**Required work:** Your task is to output the listing exactly, leaving every image out.

**Data extracts:**
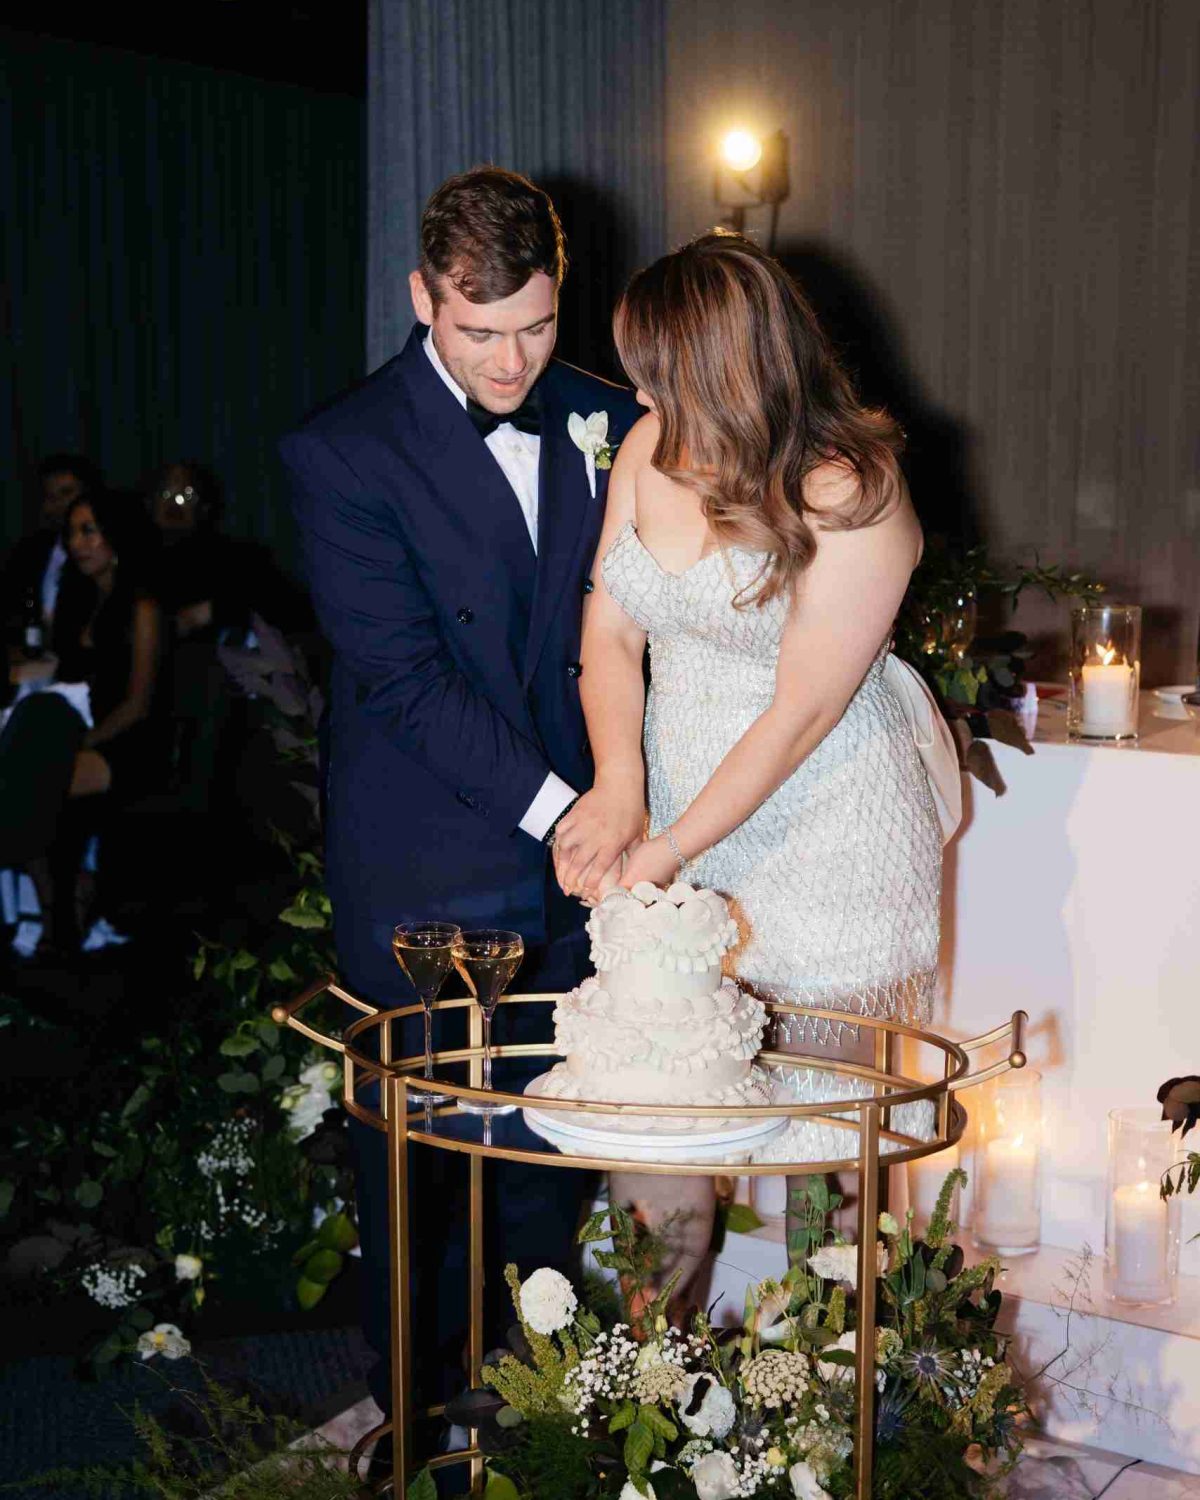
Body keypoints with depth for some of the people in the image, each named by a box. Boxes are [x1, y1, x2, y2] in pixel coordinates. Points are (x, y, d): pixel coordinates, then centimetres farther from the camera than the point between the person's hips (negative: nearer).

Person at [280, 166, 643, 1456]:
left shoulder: (600, 419, 6)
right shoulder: (342, 453, -10)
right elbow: (407, 679, -15)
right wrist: (557, 808, -19)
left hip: (572, 855, 4)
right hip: (427, 880, -4)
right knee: (421, 1150, 10)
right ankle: (423, 1411, 29)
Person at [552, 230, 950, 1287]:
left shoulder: (853, 497, -17)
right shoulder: (652, 447, 1)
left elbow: (803, 710, -18)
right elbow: (610, 631, 4)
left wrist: (667, 850, -18)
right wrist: (617, 786, -13)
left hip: (826, 837, -5)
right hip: (679, 822, 6)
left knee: (824, 1115, 5)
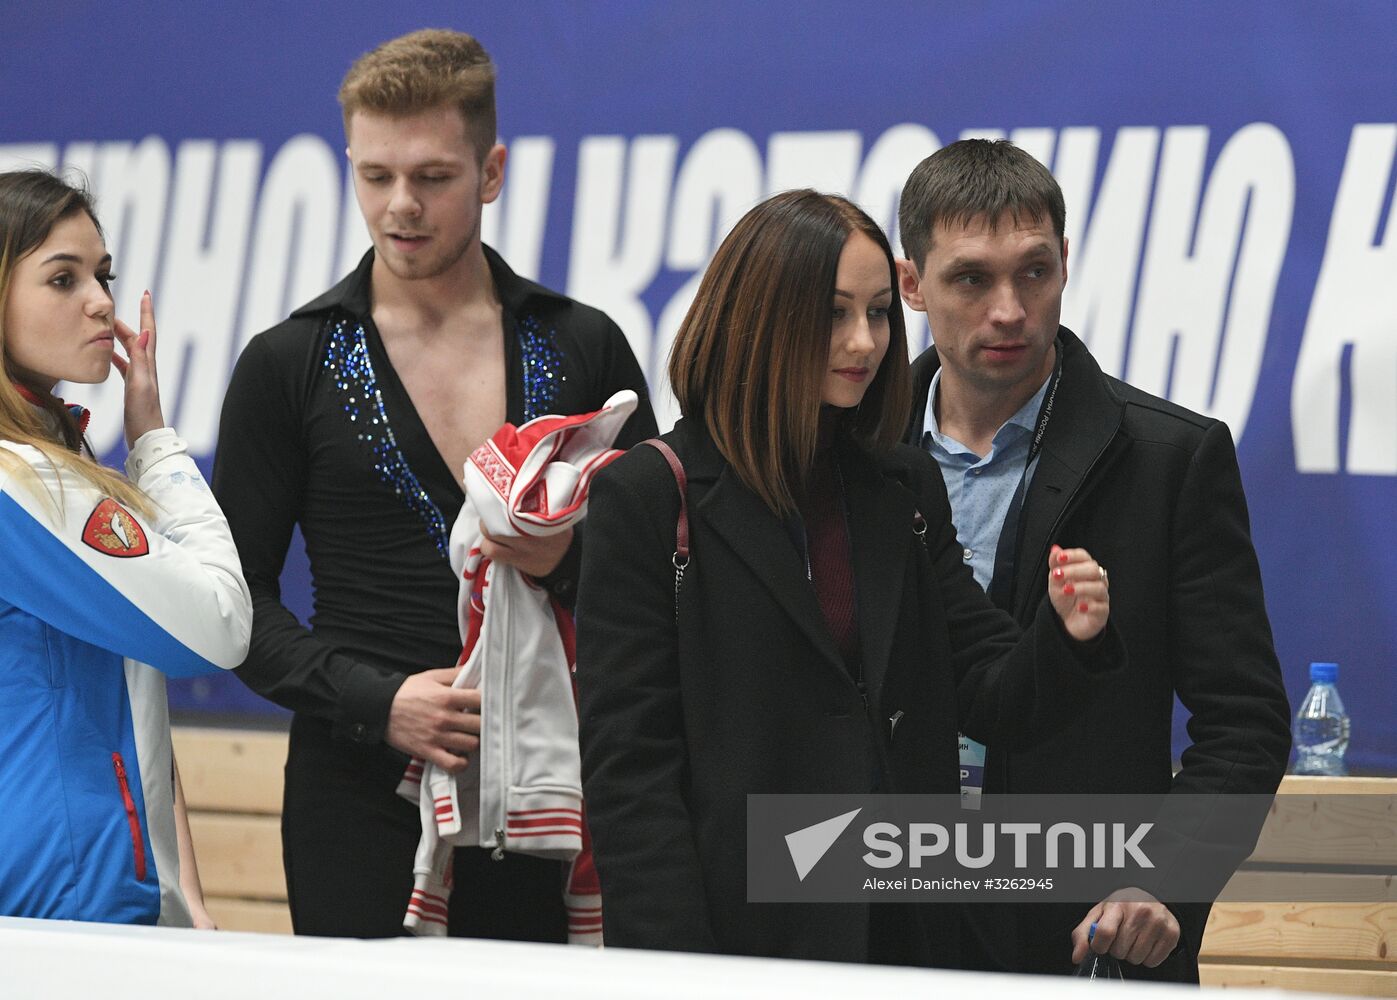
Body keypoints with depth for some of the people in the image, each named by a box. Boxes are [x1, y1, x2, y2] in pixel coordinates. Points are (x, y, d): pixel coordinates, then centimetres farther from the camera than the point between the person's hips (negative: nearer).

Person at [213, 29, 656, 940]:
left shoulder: (584, 349, 8)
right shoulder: (288, 365, 4)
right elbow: (235, 596, 2)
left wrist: (570, 563, -11)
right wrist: (374, 702, -12)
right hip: (361, 791, -1)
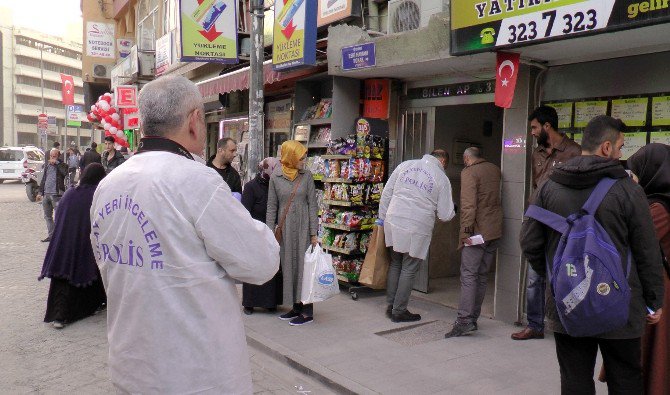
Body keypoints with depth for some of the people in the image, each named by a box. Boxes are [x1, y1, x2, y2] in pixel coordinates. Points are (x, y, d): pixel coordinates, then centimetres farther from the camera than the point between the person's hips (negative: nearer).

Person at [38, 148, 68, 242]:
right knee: (47, 216, 12)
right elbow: (43, 179, 22)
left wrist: (56, 162, -17)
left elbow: (65, 172, -25)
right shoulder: (47, 165, 16)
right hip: (46, 194, 7)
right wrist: (40, 192, 18)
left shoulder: (62, 165, -1)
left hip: (56, 195, -7)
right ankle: (51, 235, 20)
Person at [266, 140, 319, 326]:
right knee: (288, 266, 8)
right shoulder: (276, 177, 0)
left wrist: (314, 233, -6)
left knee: (303, 265, -2)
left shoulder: (306, 175, -2)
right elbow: (272, 206, 4)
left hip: (303, 227, -2)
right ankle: (296, 307, 20)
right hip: (285, 227, 2)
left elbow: (312, 204, -2)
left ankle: (307, 310, 5)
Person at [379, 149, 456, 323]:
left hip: (393, 224, 4)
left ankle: (390, 306, 25)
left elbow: (386, 193, 9)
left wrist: (382, 217, 18)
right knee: (409, 270, 7)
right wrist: (452, 211, 23)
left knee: (395, 264, 18)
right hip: (417, 230, -4)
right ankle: (399, 311, 15)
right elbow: (445, 215, 0)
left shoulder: (405, 165, 8)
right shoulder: (442, 179, -1)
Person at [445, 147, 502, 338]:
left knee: (468, 274, -8)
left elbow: (468, 204, -19)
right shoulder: (495, 170, 13)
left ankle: (465, 319, -15)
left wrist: (466, 229, -20)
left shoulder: (468, 172, -8)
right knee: (482, 275, 11)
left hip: (477, 231, -7)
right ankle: (473, 318, 16)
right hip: (495, 230, 7)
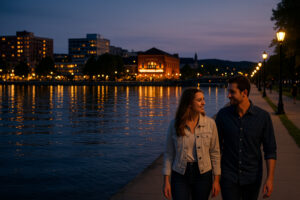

**Finished task:**
Body keypoints with depth for some of the people in the image, each named by a box. Boxes are [x1, y1, x2, y2] in pixel coordinates. Points are (x, y, d): pixel coordinates, then centimetres farther from the camera than the point between the person's hips (negative: nearer).

Person at [280, 166, 643, 1456]:
left shoulder: (600, 419, 6)
right shoulder: (342, 453, -10)
right elbow: (407, 679, -15)
right wrist: (557, 808, -19)
left hip: (572, 855, 4)
right hip: (427, 880, -4)
right knee: (421, 1150, 10)
right ankle: (423, 1411, 29)
Person at [552, 230, 950, 1287]:
left shoulder: (853, 497, -17)
right shoulder: (652, 447, 1)
left elbow: (803, 710, -18)
right elbow: (610, 631, 4)
left wrist: (667, 850, -18)
right wrist: (617, 786, -13)
left hip: (826, 837, -5)
right hip: (679, 822, 6)
left knee: (824, 1115, 5)
Body keypoints with depth for some of the people in the image, each named by a box. Boxes are [x1, y1, x2, y2] in pixel coordinates. Points are (x, y, d): pixel coordinates, then centimetres farther from the camera than the point between the person's hips (negative: nearer).

Person at [213, 29, 656, 940]:
left shoulder: (584, 349, 8)
right shoulder: (288, 365, 4)
right elbow: (235, 596, 2)
left wrist: (570, 563, -11)
right wrist: (374, 702, -12)
right hip: (361, 791, -1)
Body keypoints with depth for some of the people in the image, each named by a box. Boxes are [x1, y1, x2, y2] in pixel coordinates. Points are (x, y, d): pixel coordinates, then centimetres farther from the camera than the point between the person's hips (negative: nearer).

Person at [38, 148, 68, 242]:
right knee: (47, 216, 12)
right elbow: (43, 179, 22)
left wrist: (56, 162, -17)
left elbow: (65, 172, -25)
right shoulder: (47, 165, 16)
right hip: (46, 194, 7)
right wrist: (40, 192, 18)
left shoulder: (62, 165, -1)
left hip: (56, 195, -7)
right ankle: (51, 235, 20)
Person at [266, 140, 319, 326]:
right knee: (288, 266, 8)
right shoulder: (276, 177, 0)
left wrist: (314, 233, -6)
left knee: (303, 265, -2)
left shoulder: (306, 175, -2)
right elbow: (272, 206, 4)
left hip: (303, 227, -2)
right ankle: (296, 307, 20)
right hip: (285, 227, 2)
left elbow: (312, 204, -2)
left ankle: (307, 310, 5)
Person at [379, 149, 456, 323]:
left hip: (393, 224, 4)
left ankle: (390, 306, 25)
left elbow: (386, 193, 9)
left wrist: (382, 217, 18)
right knee: (409, 270, 7)
right wrist: (452, 211, 23)
left knee: (395, 264, 18)
right hip: (417, 230, -4)
right ankle: (399, 311, 15)
right elbow: (445, 215, 0)
left shoulder: (405, 165, 8)
right shoulder: (442, 179, -1)
Person at [445, 147, 502, 338]:
left knee: (468, 274, -8)
left elbow: (468, 204, -19)
right shoulder: (495, 170, 13)
left ankle: (465, 319, -15)
left wrist: (466, 229, -20)
left shoulder: (468, 172, -8)
right knee: (482, 275, 11)
left hip: (477, 231, -7)
right ankle: (473, 318, 16)
right hip: (495, 230, 7)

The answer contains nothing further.